In the Second College election, there were lists linked to the Ubangian Economic and Social Action (AESO) in all four constituencies. AESO was led by Georges Darlan and backed by Barthélemy Boganda. In two constituencies AESO faced opposition from socialist lists; in the Second Constituency (Bangui) there was a candidate list consisting of Alphonse Doungouale (clerk), Barnabé Nzilavo (clerk), Théophile Nguini, Jean-Marie Kobozo (teacher) and Tiemoko-Diarra, and in the Third Constituency (Bambari) there was a socialist-communist list consisting of Ferdinand Bassamongou (teacher), Émile Embi-Maïdou (writer, interpreter), Antoine Gabati (writer, interpreter), Gabriel Pounaba (chief) and Augustin Bayonne (customs clerk).

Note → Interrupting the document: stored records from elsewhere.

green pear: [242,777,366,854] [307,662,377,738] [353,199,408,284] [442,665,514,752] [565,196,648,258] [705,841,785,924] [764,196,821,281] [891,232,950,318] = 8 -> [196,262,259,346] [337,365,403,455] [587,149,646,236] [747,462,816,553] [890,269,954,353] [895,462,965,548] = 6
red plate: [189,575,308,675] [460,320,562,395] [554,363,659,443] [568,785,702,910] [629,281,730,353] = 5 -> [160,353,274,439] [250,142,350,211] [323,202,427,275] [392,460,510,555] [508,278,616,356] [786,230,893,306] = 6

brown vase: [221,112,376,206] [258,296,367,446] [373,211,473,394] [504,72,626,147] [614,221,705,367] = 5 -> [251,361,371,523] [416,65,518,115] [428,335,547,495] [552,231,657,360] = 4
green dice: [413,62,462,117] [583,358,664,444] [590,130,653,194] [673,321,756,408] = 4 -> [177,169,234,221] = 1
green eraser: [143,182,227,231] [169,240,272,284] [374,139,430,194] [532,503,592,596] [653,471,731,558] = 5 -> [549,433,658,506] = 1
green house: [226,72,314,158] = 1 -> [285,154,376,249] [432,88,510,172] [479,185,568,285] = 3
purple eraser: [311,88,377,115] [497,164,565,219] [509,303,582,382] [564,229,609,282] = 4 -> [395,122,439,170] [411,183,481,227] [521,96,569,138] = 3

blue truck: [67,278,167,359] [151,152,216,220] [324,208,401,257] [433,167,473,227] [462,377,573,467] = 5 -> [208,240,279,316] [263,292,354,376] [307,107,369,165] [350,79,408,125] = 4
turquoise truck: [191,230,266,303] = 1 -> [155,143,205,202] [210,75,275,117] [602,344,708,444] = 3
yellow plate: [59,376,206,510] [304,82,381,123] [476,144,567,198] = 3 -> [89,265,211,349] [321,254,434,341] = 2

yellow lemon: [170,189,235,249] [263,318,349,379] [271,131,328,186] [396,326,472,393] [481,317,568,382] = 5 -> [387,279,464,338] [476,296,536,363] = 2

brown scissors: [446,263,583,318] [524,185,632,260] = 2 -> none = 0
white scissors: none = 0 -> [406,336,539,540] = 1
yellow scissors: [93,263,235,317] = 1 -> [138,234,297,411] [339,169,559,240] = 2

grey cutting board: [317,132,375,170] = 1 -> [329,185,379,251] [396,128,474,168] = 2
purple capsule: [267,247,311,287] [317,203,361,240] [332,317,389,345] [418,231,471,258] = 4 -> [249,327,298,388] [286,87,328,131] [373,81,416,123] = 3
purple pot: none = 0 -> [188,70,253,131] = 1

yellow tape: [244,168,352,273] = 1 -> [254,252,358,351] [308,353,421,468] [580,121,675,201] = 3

Nguini and Bayonne were members of the French Section of the Workers' International (SFIO) and leaders in the Ubanguian trade union movement.

==Results==
The first round of voting was held on 15 December as scheduled. The results were declared on 28 December. Unlike the elections for the assemblies of other AEF territories, no second round of voting was held as all seats were filled in the first round of voting.

All ten seats in the First College were easily won by the Chamber of Commerce-linked list.

In the Second College election voter participation was 53.61% (3,724 voters) in the First Constituency (Berbérati), 61.26% (7,536 voters) in the Second Constituency (Bangui), 71.43% (5,383 voters) in the Third Constituency (Bamberi) and 43.49% (1,887 voters) in the Fourth Constituency (Bangassou). The AESO list candidates won all of the 15 seats allocated to the Second College. The socialist lists obtained 1,389 votes (25.8%) in the Second Constituency (Bangui) and 2,002 votes (37.19%) in the Third Constituency (Bamberi).

| Party |  | Votes | % | Seats |
First College
|  | Chamber of Commerce-linked list |  |  | 10 |
|  | Two other lists |  |  | 0 |
Second College
|  | Ubangian Economic and Social Action |  |  | 15 |
|  | Socialist–Communists | 2,002 |  | 0 |
|  | Socialist | 1,389 |  | 0 |
| Total |  |  |  | 25 |
| Registered voters/turnout |  | 31,124 | – |  |
Source: Fandos-Rius

===Elected members===

| Constituency |  | Member |
| First College |  | Robert Aubé [fr] (Director of the Compagnie Equatoriale des Mines) |
Charles-Jean Barbarin (architect)
Christian Barnérias (plantation manager)
Yves Belan (merchant, transport entrepreneur)
Léon Gaume (company director)
H. Jeandreau (company director)
L. Levêque (Director of l'Ecole Territoriale d'Agriculture de Grimari)
André-Jean-Marie Michel (reverend, missionary at Fort-Sibut)
Henri Triponel (Director of Société France-Congo)
Jean Lhuillier [fr] (agricultural engineer).
| Second College | First Constituency (Berbérati) | Réné Gamona (chief) |
Gaston Bafatoro (chief, writer, interpreter)
Théophile Gono (administration official)
| Second Constituency (Bangui) | Bernard Condomat (plantation owner) |
Georges Darlan
Henri Kinkolo (radio operator)
Jacques Koppé (teacher)
Arthur Onghaïe (accountant)
| Third Constituency (Bamberi) | Benoît Mombeto (senior administration clerk) |
Antoine Darlan (clerk)
Louis Martin Yetina (education supervisor)
Barthélemy Zinga-Piroua (clerk)
Pierre Enza (teacher)
| Fourth Constituency (Bangassou) | Joachim Vermaud-Hetman (grandson of the Sultan of Rafaï, special agent) |
Ibrahim Tello (administration official)
Source: Pénel, Sénat, Fandos-Rius & Bradshaw

==Aftermath==
After the election Léon Gaume (of the First College) was elected chairman of the Council. In 1952 the Representative Council was replaced by a Territorial Assembly.